I haven't written in days, I know that. I haven't really done anything in days, either, and I know that too. No huge island-hopping adventures, no food poisioning, no hook-ups or break-downs. Just things, small things, ice cream bars and taxi rides. Some days I've gone to school, some days I've woke up with every intention to be productive. I have my coffee, get dressed and fall back asleep for two or three hours.
I turned in my paper and finished school. I'll put the abstract for it (in English) up here in another entry. I don't know, whatever, I'll tell about the little things I did later, when I'm walled in by snow and culture shock.
A lot's been going on in my head lately, but much less anxiety than usual and more static intersperced with these clear, revalatory thoughts.
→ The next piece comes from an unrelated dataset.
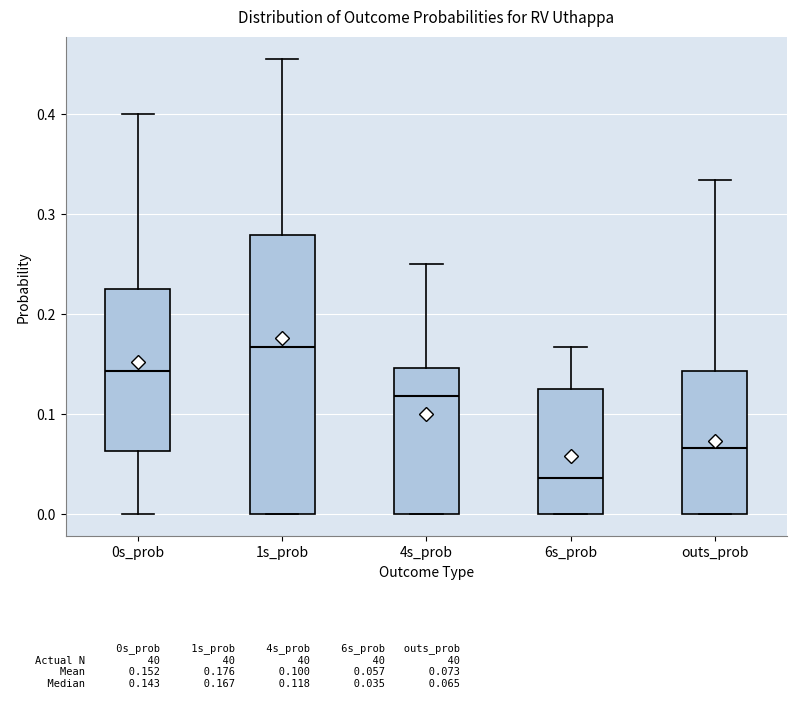

Where does the median line of the box for 0s_prob sit on the y-axis? The values are not printed on the chart, so give them approximately, as read against the axis.

0.14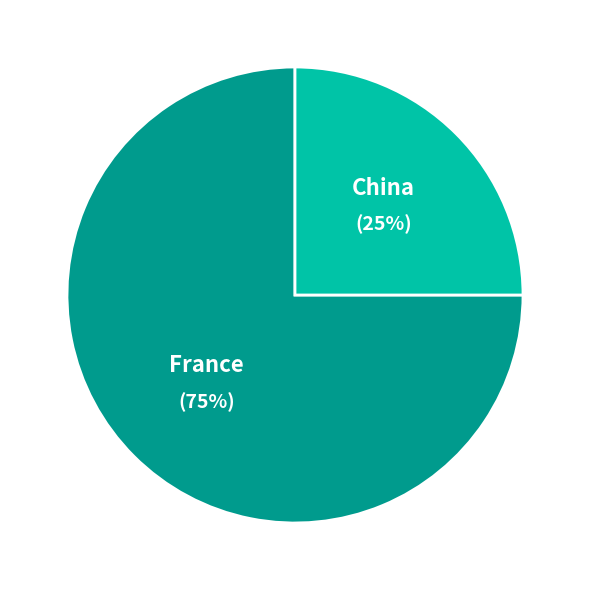

Count the number of slices in the pie.

2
Normally on the bus I'll fret over that they might reject my five-pennies-in-place-of-a-nickel for blocks and blocks. The last week or so I just sit quietley internally and externally, bouncing my foot incessantly. I hand over my five pennies, get grumbled at, and wonder about how fish socialize. So it's been a floaty, detached few days and I'm almost glad. I haven't been hit by the transtitions-mean-the-end-of-the-world notions I usually take up at least a week before a plane flight, and I've avoided the macabre thought that "that could be the last time I do/see/ talk to X!!!!" everytime I leave the house.
But Blanquita just came in and we talked about how six months is a long time and how it passed so fast. And it is, and it did. I came here in AUGUST. August is hot and I could barely speak and I weighed ten pounds less and my hair was short. My mom walked with me to security waving and crying. And then I met Pilar and Jimmy and I listened to conversations and I went to rediculous family gatherings. I rode the bus endlessly and cleaned my plate. I went to sleep so early each night and watched TV religiously on the afternoons when I was alone. I walked in parks and did laundry and struggeled to read academic articles. People langued at me and stared and ignored me. I socialized and sat alone, lonely or not. I wrote more often than I have in years, less whiney than forever, not particularly wonderfully but with words. Used my words that I couldn't and didn't want to all day. Let myself stay quiet in arguements and at lunch because I knew my keyboard was waiting for me. Of course, the stories and the gossip and the questions were still there, but they were easy to swallow when I knew no one else would like it. I developed much better control.
And I stayed in the same place for six months. Sure, I traveled and stayed out late and slept at Aracely's, but my life was in a time span of more than ten weeks, which is something I've beaten out of myself. I acted like a long-term liver, not just surviving from quarter to quarter, living for the next Monkapult show or DOGL or my Poli Sci presentation. I know I've talked endessly about routine but it's almost impossible how little routine my life has at K. Sure, there's the caf and then SusHouseFamilyDinner, there's Monkapult, there was the midnight boyfriendPhoneCall, but those are things that happen. Those are things to put on your calender. But the motivation, the daily life stuff that fell between those appoinments was almost irregular. Things happen often or they re-occur. But for some reason, I feel safer here in this routine even though I don't like the life as much as the fun of K.
And that's sort of shocking to me, but it also makes me understand things better. K is fun, but routine is soothing. I see why people pass up the fun, the excitement of a less steady life for a more stable one. The saftey is worth it. The calm of knowing what comes next is better than the exhileration of not being able to know. I've never really understood that feeling before, and certainly well enough to articulate it.
So we'll see, I guess, weather I can make a routine at K, with more or less fun that before, liking it more or less. We'll see what parts sobresalir as important, what melts away. We shall see how I set up my tiny life in the palm of the mitten, how I teseract home and back, where I go to, how I tell you about it. We shall see.